With the view to enhance participation by FPIs in G-Sec, the Government has decided to expand the list of specified securities under the Fully Accessible Route (FAR) to also include new issuances in Government securities in tenors of 15, 30 and 40 years as also Sovereign Green Bonds (SGrBs) in the tenors of FAR-eligible securities. Further, with respect to FPI investments under General Route, it has been decided to remove the three restrictions, viz. short-term investment limit, concentration limit and the security-wise limit for investments by Foreign Portfolio Investors (FPIs) in Government securities, while retaining the overall quantitative investment limit of 6 per cent of the outstanding stock of the Central Government securities and 2 per cent of the State Government securities (SGSs). The sub-categories of investment limits, viz., 'general' and 'long-term' will also be merged into a single limit for investment in Government securities and SGSs, respectively.

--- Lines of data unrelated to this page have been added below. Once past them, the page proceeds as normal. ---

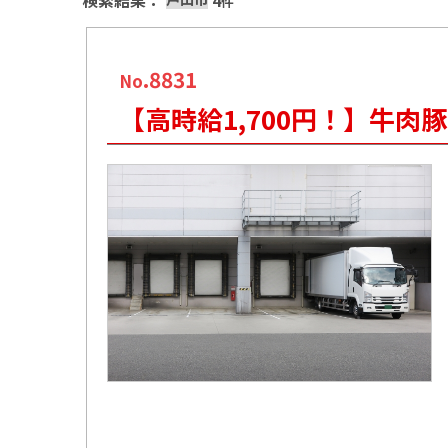
検索結果：
4
件
.8831
No
【高時給1,700円！】牛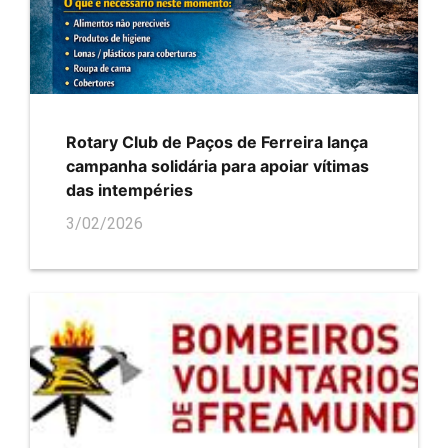
Rotary Club de Paços de Ferreira lança
campanha solidária para apoiar vítimas
das intempéries
3/02/2026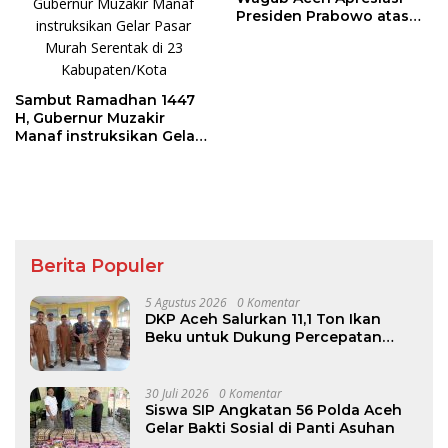
Presiden Prabowo atas
Bantuan Sapi Meugang
bagi Daerah Terdampak
Bencana Aceh
Sambut Ramadhan 1447
H, Gubernur Muzakir
Manaf instruksikan Gelar
Pasar Murah Serentak di
23 Kabupaten/Kota
Berita Populer
5 Agustus 2026
0 Komentar
DKP Aceh Salurkan 11,1 Ton Ikan
Beku untuk Dukung Percepatan
Penurunan Stunting di Aceh Besar
30 Juli 2026
0 Komentar
Siswa SIP Angkatan 56 Polda Aceh
Gelar Bakti Sosial di Panti Asuhan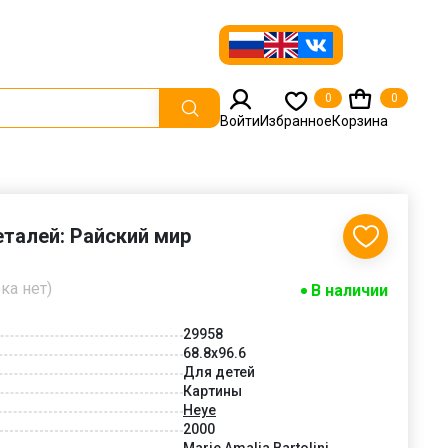
0
0
Войти
Избранное
Корзина
еталей: Райский мир
ка нет)
В наличии
29958
68.8x96.6
Для детей
Картины
Heye
2000
Marie Amalia Bartolini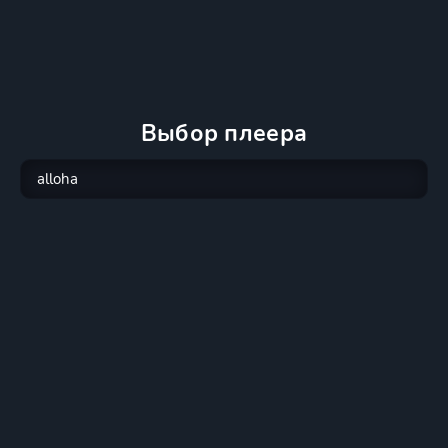
Выбор плеера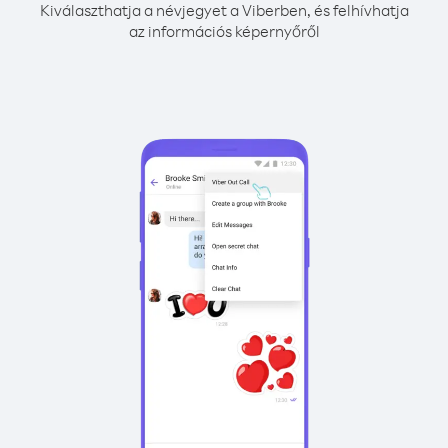
Kiválaszthatja a névjegyet a Viberben, és felhívhatja
az információs képernyőről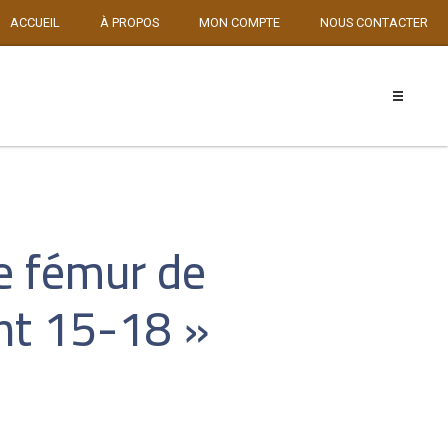
ACCUEIL
À PROPOS
MON COMPTE
NOUS CONTACTER
e fémur de
nt 15-18 »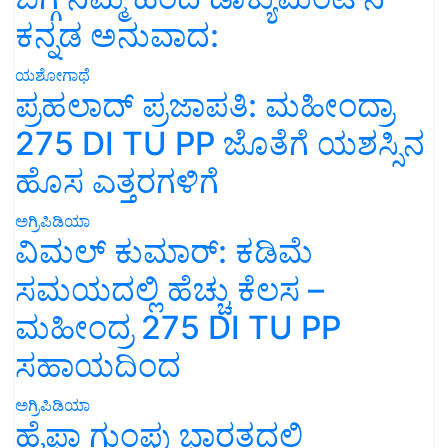
ಕನ್ನಡ ಅನುವಾದ:
ಯಶೋಗಾಥೆ
ಪ್ರಹಲಾದ್ ಪ್ರಜಾಪತಿ: ಮಹೀಂದ್ರಾ
275 DI TU PP ಜೊತೆಗೆ ಯಶಸ್ಸಿನ
ಹೊಸ ಎತ್ತರಗಳಿಗೆ
ಅಗ್ರಿಪಿಡಿಯಾ
ವಿಮಲ್ ಕುಮಾರ್: ಕಡಿಮೆ
ಸಮಯದಲ್ಲಿ ಹೆಚ್ಚು ಕೆಲಸ –
ಮಹೀಂದ್ರ 275 DI TU PP
ಸಹಾಯದಿಂದ
ಅಗ್ರಿಪಿಡಿಯಾ
ಹೈಫಾ ಗುಂಪು ಭಾರತದಲ್ಲಿ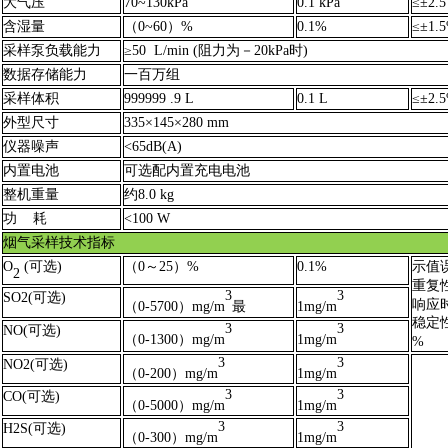
大气压
70~130kPa
0.1 kPa
≤±2.
含湿量
（0~60）%
0.1%
≤±1.
采样泵负载能力
≥50 L/min (阻力为－20kPa时)
数据存储能力
一百万组
采样体积
999999 .9 L
0.1 L
≤±2.
外型尺寸
335×145×280 mm
仪器噪声
<65dB(A)
内置电池
可选配内置充电电池
整机重量
约8.0 kg
功 耗
<100 W
烟气采样技术指标
O
(可选)
（0～25）%
0.1%
示值误
2
重复性
3
3
SO2
(可选)
响应时
（0-5700）mg/
m
最
1mg/
m
稳定
3
3
NO
(可选)
（0-1300）mg/
m
1mg/
m
%
3
3
NO2
(可选)
（0-200）mg/
m
1mg/
m
3
3
CO
(可选)
（0-5000）mg/
m
1mg/
m
3
3
H2S
(可选)
（0-300）mg/
m
1mg/
m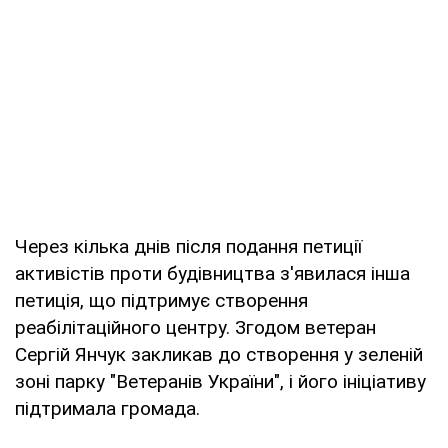
Через кілька днів після подання петиції
активістів проти будівництва з'явилася інша
петиція, що підтримує створення
реабілітаційного центру. Згодом ветеран
Сергій Янчук закликав до створення у зеленій
зоні парку "Ветеранів України", і його ініціативу
підтримала громада.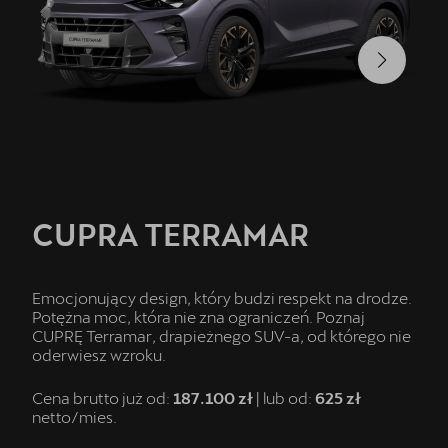
CUPRA TERRAMAR
Emocjonujący design, który budzi respekt na drodze.
Potężna moc, która nie zna ograniczeń. Poznaj
CUPRĘ Terramar, drapieżnego SUV-a, od którego nie
oderwiesz wzroku.
Cena brutto już od:
187.100 zł
| lub od:
625 zł
netto/mies.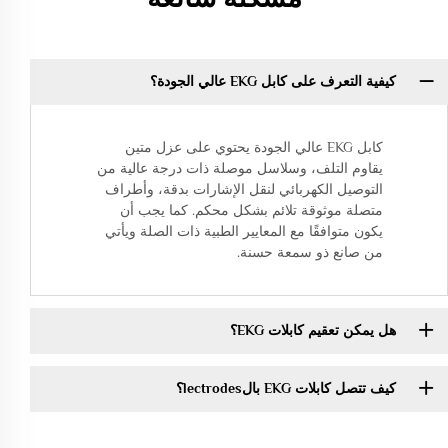
كيفية التعرف على كابل EKG عالي الجودة؟
كابل EKG عالي الجودة يحتوي على عزل متين
يقاوم التلف، وسلاسل موصلة ذات درجة عالية من
التوصيل الكهربائي لنقل الإشارات بدقة، وأطراف
متصلة موثوقة تلائم بشكل محكم. كما يجب أن
يكون متوافقًا مع المعايير الطبية ذات الصلة ويأتي
من صانع ذو سمعة حسنة.
هل يمكن تعقيم كابلات EKG؟
كيف تتصل كابلات EKG بالlectrodes؟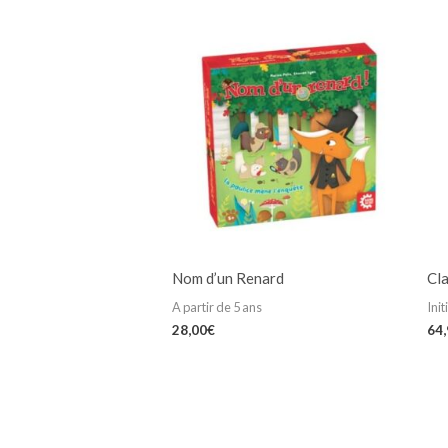
Nom d’un Renard
Cla
A partir de 5 ans
Init
28,00
€
64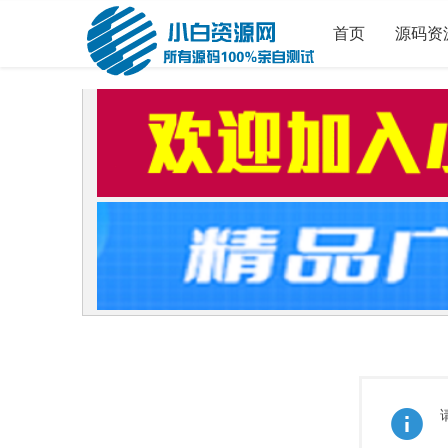
首页
源码资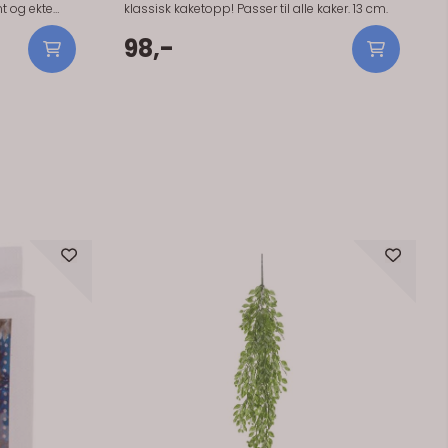
t og ekte
klassisk kaketopp! Passer til alle kaker. 13 cm.
iringen idet
98,-
guren står
k pynt til å
ne og enkle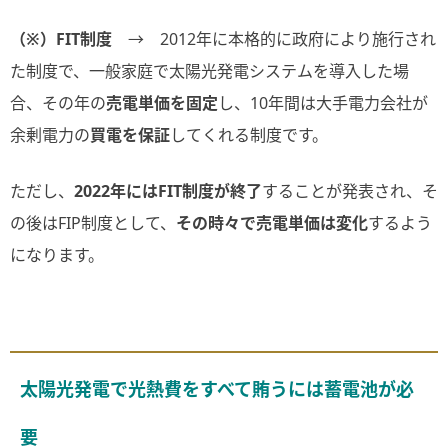
（※）FIT制度
→ 2012年に本格的に政府により施行され
た制度で、一般家庭で太陽光発電システムを導入した場
合、その年の
売電単価を固定
し、10年間は大手電力会社が
余剰電力の
買電を保証
してくれる制度です。
ただし、
2022年にはFIT制度が終了
することが発表され、そ
の後はFIP制度として、
その時々で売電単価は変化
するよう
になります。
太陽光発電で光熱費をすべて賄うには蓄電池が必
要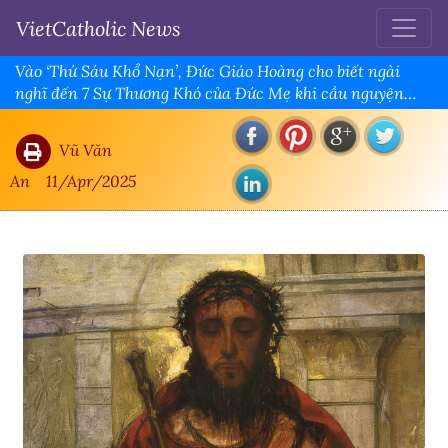
VietCatholic News
Vào ‘Thứ Sáu Khổ Nạn’, Đức Giáo Hoàng cho biết ngài
nghĩ đến 7 Sự Thương Khó của Đức Mẹ khi cầu nguyện
Kinh Truyền Tin buổi tối
Vũ Văn
An
11/Apr/2025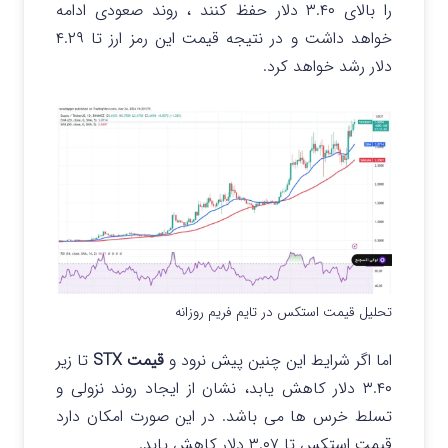
را بالای ۳.۴۰ دلار حفظ کنند ، روند صعودی ادامه
خواهد داشت و در نتیجه قیمت این رمز ارز تا ۴.۲۹
دلار رشد خواهد کرد.
تحلیل قیمت استکس در تایم فریم روزانه
اما اگر شرایط این چنین پیش نرود و
قیمت STX
تا زیر
۳.۴۰ دلار کاهش یابد، نشان از ایجاد روند نزولی و
تسلط خرس ها می باشد. در این صورت امکان دارد
قیمت استکس تا ۳.۰۷ دلار کاهش یابد.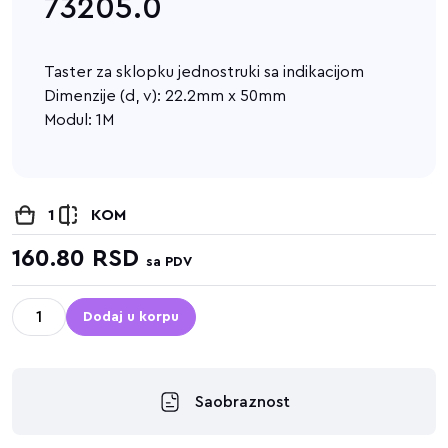
73205.0
Taster za sklopku jednostruki sa indikacijom
Dimenzije (d, v): 22.2mm x 50mm
Modul: 1M
1
KOM
160.80
RSD
sa PDV
Dodaj u korpu
Saobraznost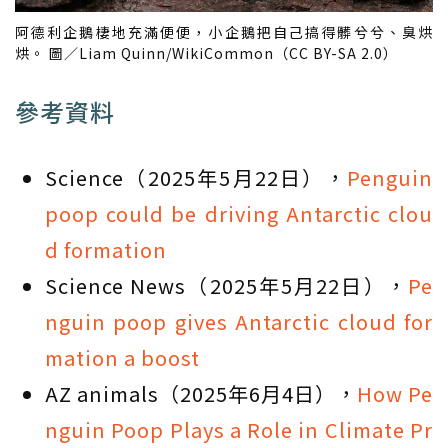
阿德利企鵝棲地充滿便便，小企鵝把自己搞得髒兮兮、臭烘
烘。 圖／Liam Quinn/WikiCommon（CC BY-SA 2.0）
參考資料
Science（2025年5月22日），
Penguin
poop could be driving Antarctic clou
d formation
Science News（2025年5月22日），
Pe
nguin poop gives Antarctic cloud for
mation a boost
AZ animals（2025年6月4日），
How Pe
nguin Poop Plays a Role in Climate Pr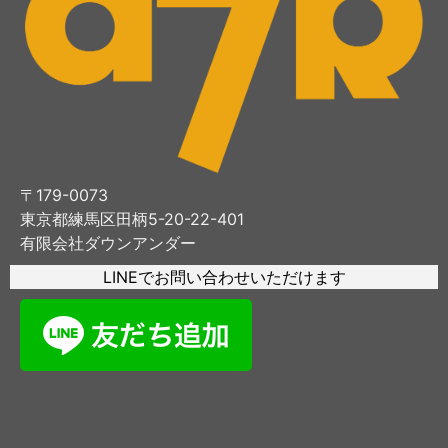
〒179-0073
東京都練馬区田柄5-20-22-401
有限会社ダウンアンダー
LINEでお問い合わせいただけます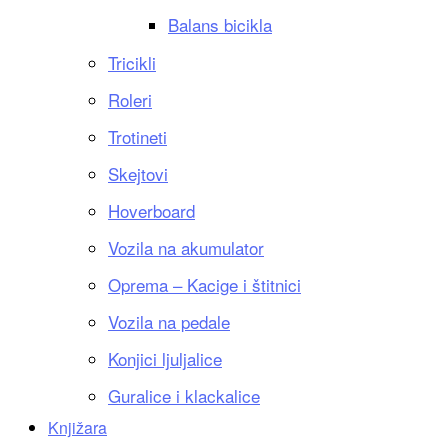
Balans bicikla
Tricikli
Roleri
Trotineti
Skejtovi
Hoverboard
Vozila na akumulator
Oprema – Kacige i štitnici
Vozila na pedale
Konjici ljuljalice
Guralice i klackalice
Knjižara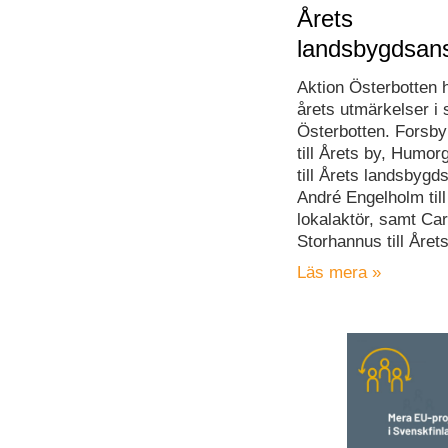
Årets
landsbygdsans
Aktion Österbotten h
årets utmärkelser i
Österbotten. Forsby
till Årets by, Humo
till Årets landsbygd
André Engelholm til
lokalaktör, samt Car
Storhannus till Årets
Läs mera »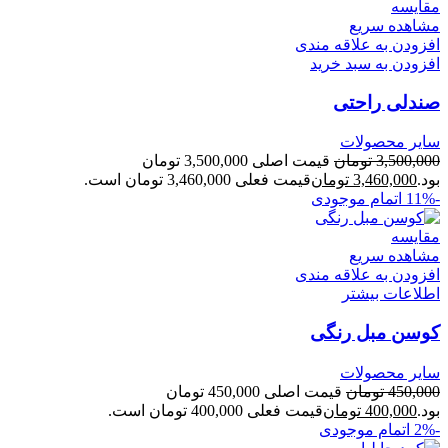
مقایسه
مشاهده سریع
افزودن به علاقه مندی
افزودن به سبد خرید
صندلی راحتی
سایر محصولات
3,500,000
تومان
قیمت اصلی 3,500,000 تومان
بود.
3,460,000
تومان
قیمت فعلی 3,460,000 تومان است.
-11%
اتمام موجودی
مقایسه
مشاهده سریع
افزودن به علاقه مندی
اطلاعات بیشتر
کوسن مبل رنگی
سایر محصولات
450,000
تومان
قیمت اصلی 450,000 تومان
بود.
400,000
تومان
قیمت فعلی 400,000 تومان است.
-2%
اتمام موجودی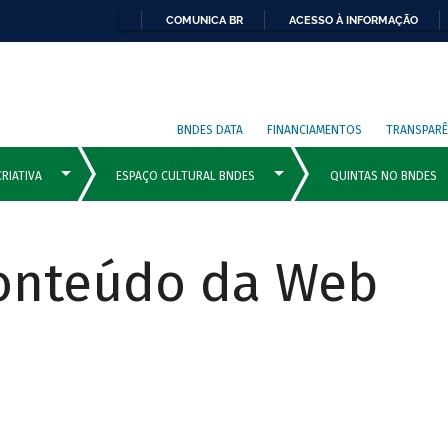
COMUNICA BR
ACESSO À INFORMAÇÃO
BNDES DATA
FINANCIAMENTOS
TRANSPARÊ
Conteúdo da Web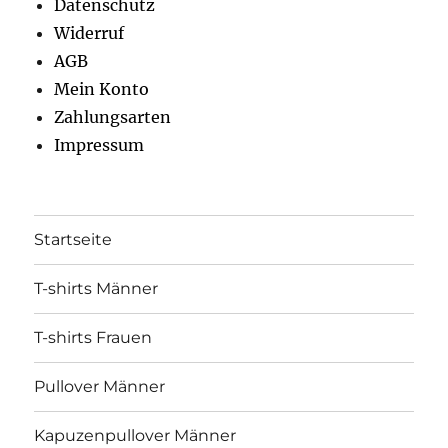
Datenschutz
Widerruf
AGB
Mein Konto
Zahlungsarten
Impressum
Startseite
T-shirts Männer
T-shirts Frauen
Pullover Männer
Kapuzenpullover Männer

These measures will help in development of a smooth yield curve, and attract stable systematic inflow of long-term, patient foreign capital, including long-term investors such as pension funds, insurance companies, and sovereign wealth funds. This is also expected to boost foreign exchange inflows for the country.

Exempt interest and capital gains on G-Secs from tax

Recognising the importance of a competitive tax regime in attracting global capital, the Government has decided to rationalise the tax treatment applicable to investments by FPIs in Government Securities, by exempting such investments from income tax on any interest or capital gain.  This step will align the taxation on G-Secs with many comparable jurisdictions.

The exemption shall be applicable w.e.f. 01.04.2026, i.e. the exemption shall apply to any interest or capital gains arising to FPIs on or after 01.04.2026 in respect of investments in G-Secs.

Similar income-tax exemption is also provided for Bank for International Settlements (BIS) for any interest or capital gains from its investments in G-Secs.

This will ensure stable systematic inflow of durable, patient foreign capital and long-term investors such as pension funds, insurance companies, and Sovereign wealth funds (SWFs).

Taken together, these reforms aim to reduce operational complexities, simplify market access, and provide a more seamless investment experience comparable with leading international financial markets. These measures are expected to expand the investor base for Indian equities and Government Securities and encourage wider participation from global investors seeking exposure to one of the world's fastest-growing major economies.